Abstract
This Summer School Wolfram Project represents an image-based approach for gesture recognition with the use of machine learning and neural network training.
Up to now gesture recognition remains a complex problem solved with different techniques, each of them has its pron and cons. It has a wide range of applications: from sign language recognition to virtual reality simulation. Sign language is not universal and almost each country has its unique, although they are quite similar in many ways.
American sign language
Two methods of recognition and 4 different training sets are used. All gestures in this work come from American and Polish sign languages.
First method is to classify data via Classify function. It was implemented for a complex data-set of images, captured in an uncontrolled environment, and showed insufficient result with accuracy less than 3%. The reason is that image database contains full body images and it's hard to distinguish hands only.
Second method involves neural network training via NetTrain. The dataset includes 3477 images for 5 gestures of ASL. Training is tested on two sets of images with uniform and non-uniform backgrounds. This method produced 76-77% accuracy result and it can be further improved up to 100% for static gestures by enlarging datasets.
Classify Function
First dataset contains 899 images of 12 different people for 27 gestures from Polish sign language (set1). It is complemented by 2072 full body images of 20 different people (set 2) and images captured from one person (set 3).

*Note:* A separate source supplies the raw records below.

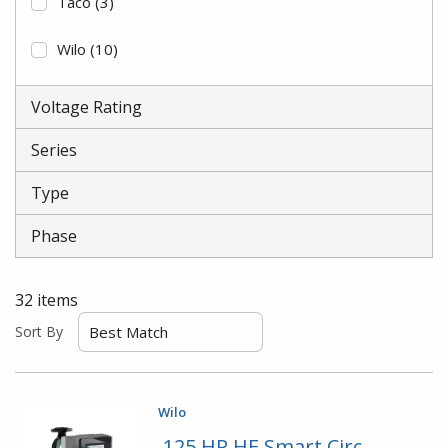
Taco
(3)
Wilo
(10)
Voltage Rating
Series
Type
Phase
32
items
Sort By
Wilo
.125 HP HE Smart Circ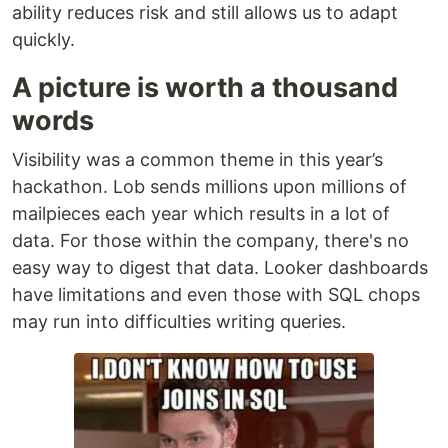
ability reduces risk and still allows us to adapt
quickly.
A picture is worth a thousand
words
Visibility was a common theme in this year’s
hackathon. Lob sends millions upon millions of
mailpieces each year which results in a lot of
data. For those within the company, there's no
easy way to digest that data. Looker dashboards
have limitations and even those with SQL chops
may run into difficulties writing queries.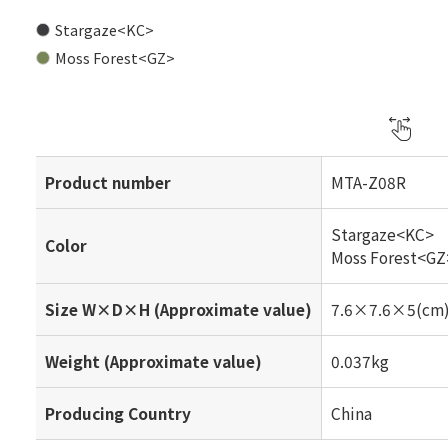
Stargaze<KC>
Moss Forest<GZ>
Product number
MTA-Z08R
Stargaze<KC>
Color
Moss Forest<GZ
Size W×D×H (Approximate value)
7.6×7.6×5(cm
Weight (Approximate value)
0.037kg
Producing Country
China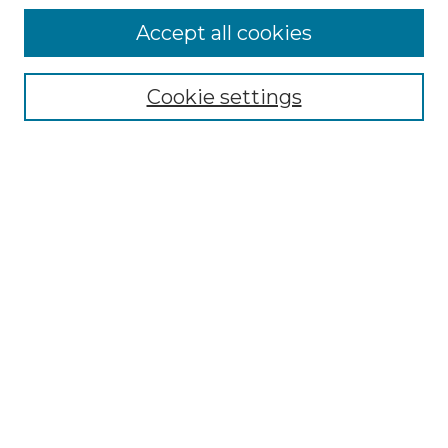
Accept all cookies
Browse
Collections
Cookie settings
Disciplines
Authors
Honors Papers Resources
Formatting Guide With Templates
Submission Guide With
Screenshots
Search
Enter search terms:
Select context to search: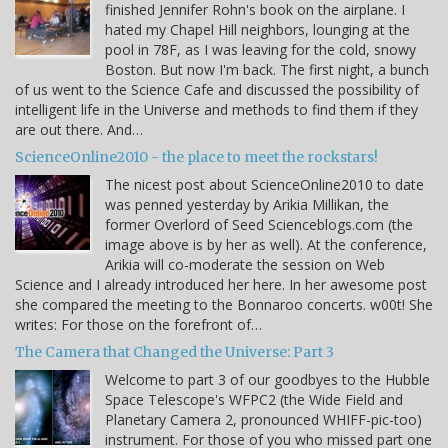
finished Jennifer Rohn's book on the airplane. I
hated my Chapel Hill neighbors, lounging at the
pool in 78F, as I was leaving for the cold, snowy
Boston. But now I'm back. The first night, a bunch
of us went to the Science Cafe and discussed the possibility of
intelligent life in the Universe and methods to find them if they
are out there. And…
ScienceOnline2010 - the place to meet the rockstars!
The nicest post about ScienceOnline2010 to date
was penned yesterday by Arikia Millikan, the
former Overlord of Seed Scienceblogs.com (the
image above is by her as well). At the conference,
Arikia will co-moderate the session on Web
Science and I already introduced her here. In her awesome post
she compared the meeting to the Bonnaroo concerts. w00t! She
writes: For those on the forefront of…
The Camera that Changed the Universe: Part 3
Welcome to part 3 of our goodbyes to the Hubble
Space Telescope's WFPC2 (the Wide Field and
Planetary Camera 2, pronounced WHIFF-pic-too)
instrument. For those of you who missed part one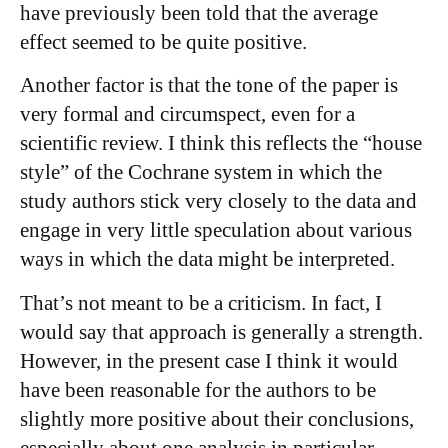
have previously been told that the average
effect seemed to be quite positive.
Another factor is that the tone of the paper is
very formal and circumspect, even for a
scientific review. I think this reflects the “house
style” of the Cochrane system in which the
study authors stick very closely to the data and
engage in very little speculation about various
ways in which the data might be interpreted.
That’s not meant to be a criticism. In fact, I
would say that approach is generally a strength.
However, in the present case I think it would
have been reasonable for the authors to be
slightly more positive about their conclusions,
especially about one analysis in particular.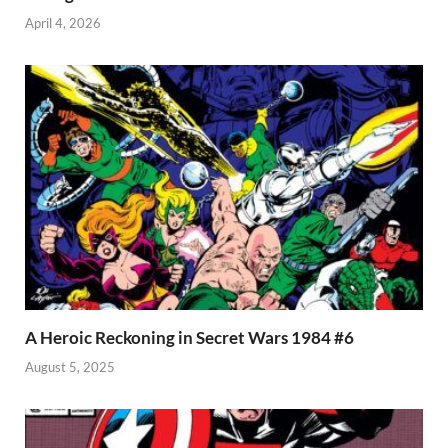
April 4, 2026
A Heroic Reckoning in Secret Wars 1984 #6
August 5, 2025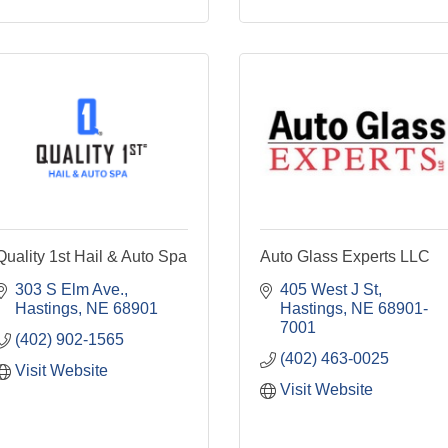
Quality 1st Hail & Auto Spa
Auto Glass Experts LLC
303 S Elm Ave.
405 West J St
Hastings
NE
68901
Hastings
NE
68901-
7001
(402) 902-1565
(402) 463-0025
Visit Website
Visit Website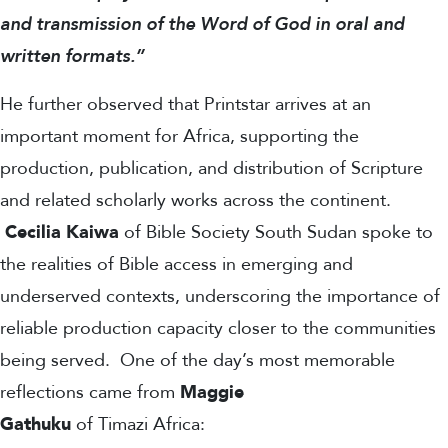
and transmission of the Word of God in oral and
written formats.”
He further observed that Printstar arrives at an
important moment for Africa, supporting the
production, publication, and distribution of Scripture
and related scholarly works across the continent.
Cecilia Kaiwa
of Bible Society South Sudan spoke to
the realities of Bible access in emerging and
underserved contexts, underscoring the importance of
reliable production capacity closer to the communities
being served.
One of the day’s most memorable
reflections came from
Maggie
Gathuku
of Timazi Africa: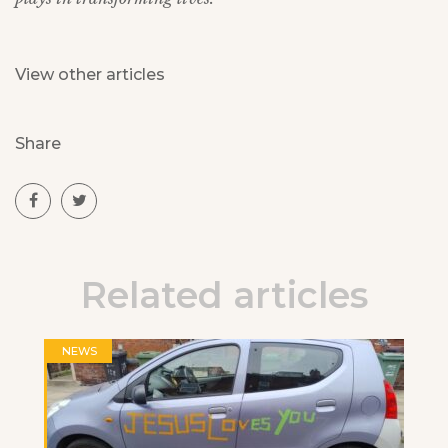
View other articles
Share
Related articles
NEWS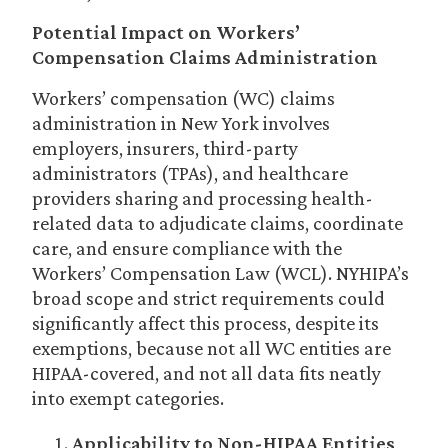
Potential Impact on Workers’
Compensation Claims Administration
Workers’ compensation (WC) claims
administration in New York involves
employers, insurers, third-party
administrators (TPAs), and healthcare
providers sharing and processing health-
related data to adjudicate claims, coordinate
care, and ensure compliance with the
Workers’ Compensation Law (WCL). NYHIPA’s
broad scope and strict requirements could
significantly affect this process, despite its
exemptions, because not all WC entities are
HIPAA-covered, and not all data fits neatly
into exempt categories.
Applicability to Non-HIPAA Entities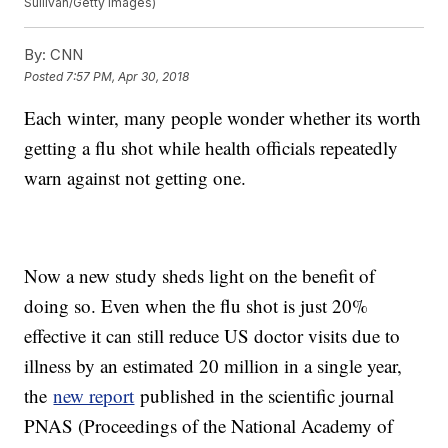
Sullivan/Getty Images)
By:
CNN
Posted
7:57 PM, Apr 30, 2018
Each winter, many people wonder whether its worth
getting a flu shot while health officials repeatedly
warn against not getting one.
Now a new study sheds light on the benefit of
doing so. Even when the flu shot is just 20%
effective it can still reduce US doctor visits due to
illness by an estimated 20 million in a single year,
the
new report
published in the scientific journal
PNAS (Proceedings of the National Academy of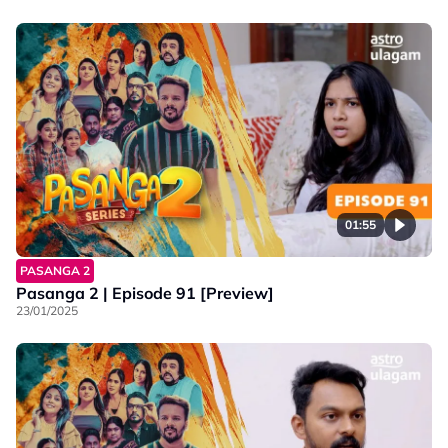
01:55
PASANGA 2
Pasanga 2 | Episode 91 [Preview]
23/01/2025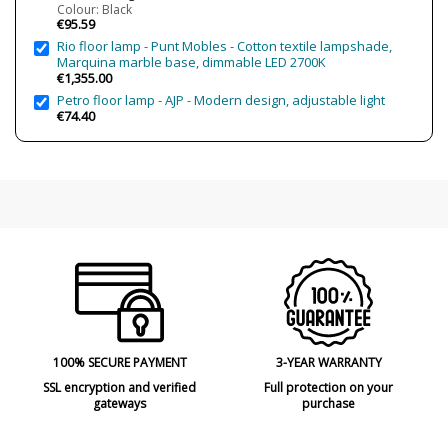
Is Bulb Included?
Yes
Colour: Black
€95.59
IP Protection
IP20 (solo uso interior)
Rio floor lamp - Punt Mobles - Cotton textile lampshade,
Certificates
CE
Marquina marble base, dimmable LED 2700K
€1,355.00
Petro floor lamp - AJP - Modern design, adjustable light
€74.40
100% SECURE PAYMENT
3-YEAR WARRANTY
SSL encryption and verified
Full protection on your
gateways
purchase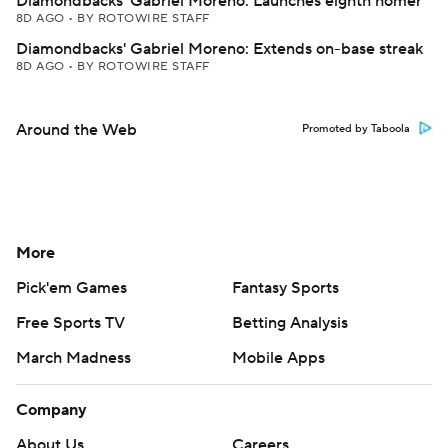
Diamondbacks' Gabriel Moreno: Launches eighth homer
8D AGO
•
BY ROTOWIRE STAFF
Diamondbacks' Gabriel Moreno: Extends on-base streak
8D AGO
•
BY ROTOWIRE STAFF
Around the Web
Promoted by Taboola
More
Pick'em Games
Fantasy Sports
Free Sports TV
Betting Analysis
March Madness
Mobile Apps
Company
About Us
Careers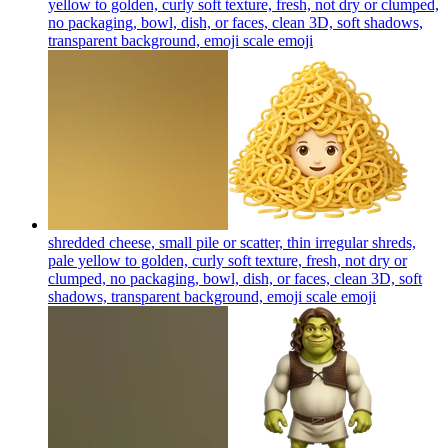
yellow to golden, curly soft texture, fresh, not dry or clumped,
no packaging, bowl, dish, or faces, clean 3D, soft shadows,
transparent background, emoji scale
emoji
shredded cheese, small pile or scatter, thin irregular shreds,
pale yellow to golden, curly soft texture, fresh, not dry or
clumped, no packaging, bowl, dish, or faces, clean 3D, soft
shadows, transparent background, emoji scale
emoji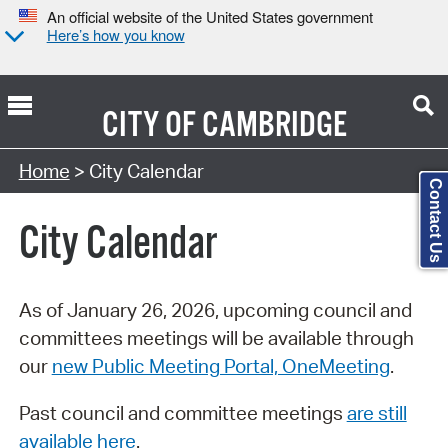
An official website of the United States government
Here’s how you know
CITY OF
CAMBRIDGE
Search Type:
Home
> City Calendar
Contact Us
City Calendar
As of January 26, 2026, upcoming council and
committees meetings will be available through
our
new Public Meeting Portal, OneMeeting
.
Past council and committee meetings
are still
available here
.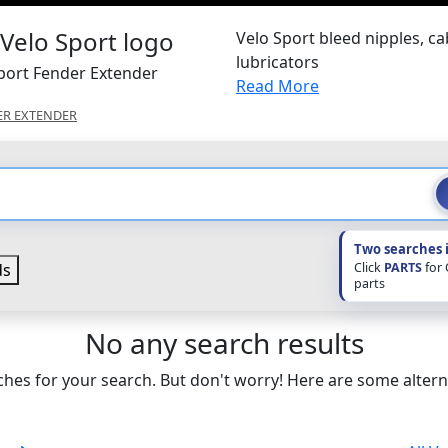
Velo Sport bleed nipples, ca
lubricators
Sport Fender Extender
Read More
ER EXTENDER
Two searches 
Click
PARTS
for
ds
parts
No any search results
hes for your search. But don't worry! Here are some altern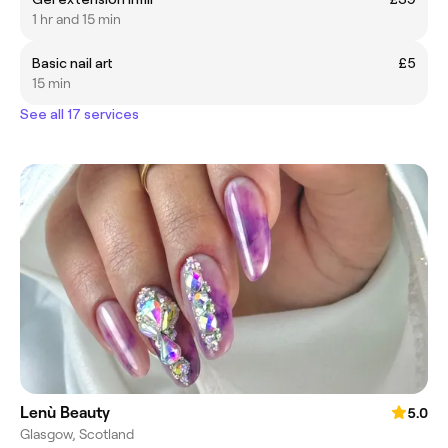
1 hr and 15 min
Basic nail art
£5
15 min
See all 17 services
Lenù Beauty
5.0
Glasgow, Scotland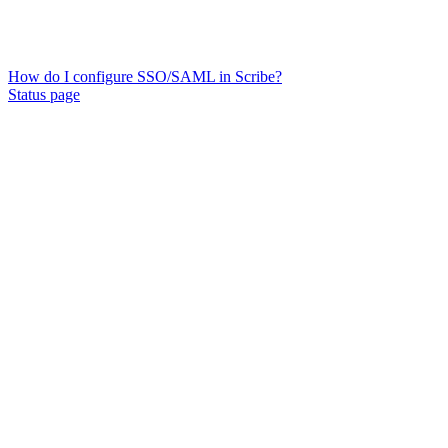
How do I configure SSO/SAML in Scribe?
Status page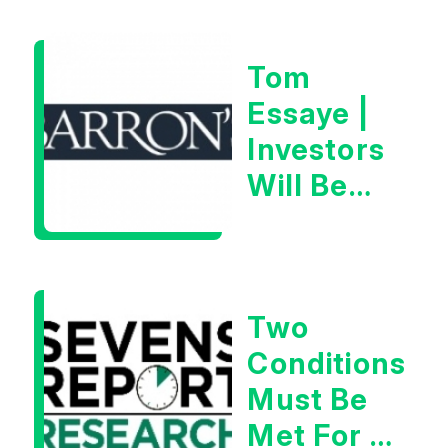
28th,
2026
Tom
Essaye |
Investors
Will Be
Looking
For
Goldilocks
Two
Data
Conditions
Must Be
Met For A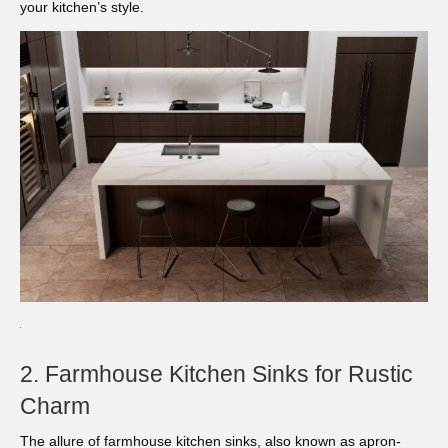
your kitchen’s style.
2. Farmhouse Kitchen Sinks for Rustic
Charm
The allure of farmhouse kitchen sinks, also known as apron-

Test sets are generated from selection of original training sets. Several combinations of training and validation data selections were testified:
None of big data-sets gave sufficient result. Nevertheless, Classify can produce sufficient results with carefully sorted data.
NetTrain
Training and validation database for the network training includes images of only hands. There are 3477 images in training set, 317 test images with uniform background and 317 images with complex background. Table below shows how many times each gesture is represented.
Training is proceeded with a 13-layer setup. Resulting accuracy for uniform background validation data is about 77%, and about 75% for complex background data .
cm = ClassifierMeasurements[lenet, uniTestData];
cm["Accuracy"]
0.766562
Confusion matrix is presented below.
Examples
img
lenet[img,"TopProbabilities"]
{"b" -> 0.981646}
Conclusion
Sufficient identification requires differentiation of human body and background, as well as of different parts of body.
In order to improve recognition results, database enlargement together with image pre-processing should be done. Feature extraction algorithms would allow to remove background and to distinguish hands on an image.
Preferable method to use is neural network training, as it confidently wins over Classify Function in that case.